Recognizing Secondary Traumatic Stress
Stoesen, L (June 2007) “Recognizing Secondary Traumatic Stress,” NASW News.
Overview
Secondary Traumatic Stress (STS) is a very real, though sometimes overlooked, threat to social workers. Kim Shackelford worked in child welfare for years. Over time, she noticed that difficult, unresolved cases haunted her when the workday was over, leading to stress, nightmares, a negative outlook on the workplace, and intimacy issues within her own family.
Distinct from what sometimes passes under the title “burnout,” STS tends to be a “vicarious traumatization.” Some call it “compassion fatigue.” According to Stoesen, it results in changes in the psychological construct of the social worker and disrupts his or her beliefs. In Shackelford’s case, she was initially relieved simply to have a name for what was effecting her. Over time, she has sought to educate other social workers about this reality, co-authoring the book, Secondary Traumatic Stress and the Child Welfare Professional. But efforts to document the phenomenon are relatively recent.
In the 1980s, Charles Figley, now a professor at the Florida State University College of Social Work, started examining specific behavioral symptoms and comparing them with other types of traumatic stress. Brian Bride, a former student of Figley’s, helped clarify STS as a distinct thing, something separate from cases of pronounced counter-transference. In 2007 Bride published an article presenting evidence that social workers in many fields, not just child welfare, experience the symptoms of STS. In a survey of 282 social workers, over 70 percent of respondents had experienced at least one symptom of STS in the previous week.
According to Bride, “social workers engaged in direct practice are highly likely to be secondarily exposed to traumatic events through their work with traumatized populations. . .”
STS symptoms include feeling:
· Helpless
· Confused
· Alone
· Unsafe
· Anxious
· Withdrawn
· Suspicious
· Hopeless
Shackleford calls the following behaviors “red flags”:
· Substance abuse
· Dissociation
· Irritability and Anger
· Deterioration of personal/professional relationships
· Risky behavior
· Loss of empathy or concern for others
John Weaver, a social worker and founding partner of Eye of the Storm, Inc. (a consulting practice that specializes in disaster mental health, among other things), likens STS to “second-hand smoke of the mind.” Says Weaver, “You’re exposed to so much pain that vicarious traumatization occurs. If people don’t have good boundaries and support systems, if they don’t have good self-care, they become victims.”

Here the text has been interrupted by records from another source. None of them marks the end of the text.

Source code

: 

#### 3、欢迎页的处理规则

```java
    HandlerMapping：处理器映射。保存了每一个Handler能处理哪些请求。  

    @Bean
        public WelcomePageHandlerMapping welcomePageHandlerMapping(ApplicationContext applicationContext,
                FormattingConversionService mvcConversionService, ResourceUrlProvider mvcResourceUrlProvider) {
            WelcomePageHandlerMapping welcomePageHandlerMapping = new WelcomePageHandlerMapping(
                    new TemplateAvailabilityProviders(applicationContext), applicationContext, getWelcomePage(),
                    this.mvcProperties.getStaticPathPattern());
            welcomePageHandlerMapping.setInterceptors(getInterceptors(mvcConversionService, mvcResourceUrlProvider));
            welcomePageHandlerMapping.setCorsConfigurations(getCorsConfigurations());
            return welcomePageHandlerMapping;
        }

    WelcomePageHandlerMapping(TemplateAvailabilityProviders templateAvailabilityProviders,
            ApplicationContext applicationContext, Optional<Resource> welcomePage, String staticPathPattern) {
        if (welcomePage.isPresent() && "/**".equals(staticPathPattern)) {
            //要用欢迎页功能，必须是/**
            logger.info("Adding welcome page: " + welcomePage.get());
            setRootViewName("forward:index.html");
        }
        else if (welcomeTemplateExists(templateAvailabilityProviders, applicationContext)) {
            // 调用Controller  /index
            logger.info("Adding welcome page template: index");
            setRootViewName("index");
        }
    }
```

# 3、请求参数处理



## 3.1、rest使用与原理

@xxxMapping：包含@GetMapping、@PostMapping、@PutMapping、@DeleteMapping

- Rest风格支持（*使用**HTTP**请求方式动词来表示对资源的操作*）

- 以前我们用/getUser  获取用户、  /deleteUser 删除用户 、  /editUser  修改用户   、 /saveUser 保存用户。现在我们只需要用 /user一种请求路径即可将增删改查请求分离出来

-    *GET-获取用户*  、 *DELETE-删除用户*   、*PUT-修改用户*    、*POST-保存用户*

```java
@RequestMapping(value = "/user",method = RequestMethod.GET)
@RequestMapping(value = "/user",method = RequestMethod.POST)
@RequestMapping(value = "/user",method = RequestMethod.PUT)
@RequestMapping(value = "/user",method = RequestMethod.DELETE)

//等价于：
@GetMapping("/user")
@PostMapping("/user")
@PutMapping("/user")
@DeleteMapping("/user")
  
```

For new graduates in social work attentive supervision is a necessary safeguard. Weaver and Shackelford agree that agencies and workers need to get in the habit, early and often, of voicing their work-related feelings in a supportive community of other social work professionals. Shackelford’s own students working in child welfare, for example, are instructed to pay attention to emerging symptoms they may have. But more awareness is needed. The tendency to chalk things up to ‘burnout’ allows a lot of experienced social workers to retire early, with insufficient thought given to the cause or treatment of potential STS symptoms.
Questions for Reflection and Discussion:
1. Do you or social workers you know have experience with these kinds of stress?
2. Are social workers prone to burn out?
3. Are young social workers adequately mentored and supported as they begin their work?
4. What are some ways in which child welfare advocates and counselors can be supported in their difficult work?
Implications:
When experiences of stress are given a medical label (such as “STS”) our perspective of them changes. Whether or not STS is indeed a classifiable and quantifiable phenomenon is less important than the fact that social-workers work and live under incredible stress. The frequency with which they face terrible situations is as sobering as it is admirable. In the very least, the condition examined in this article reminds us that social workers, and not just the people they care for, need supportive and caring communities.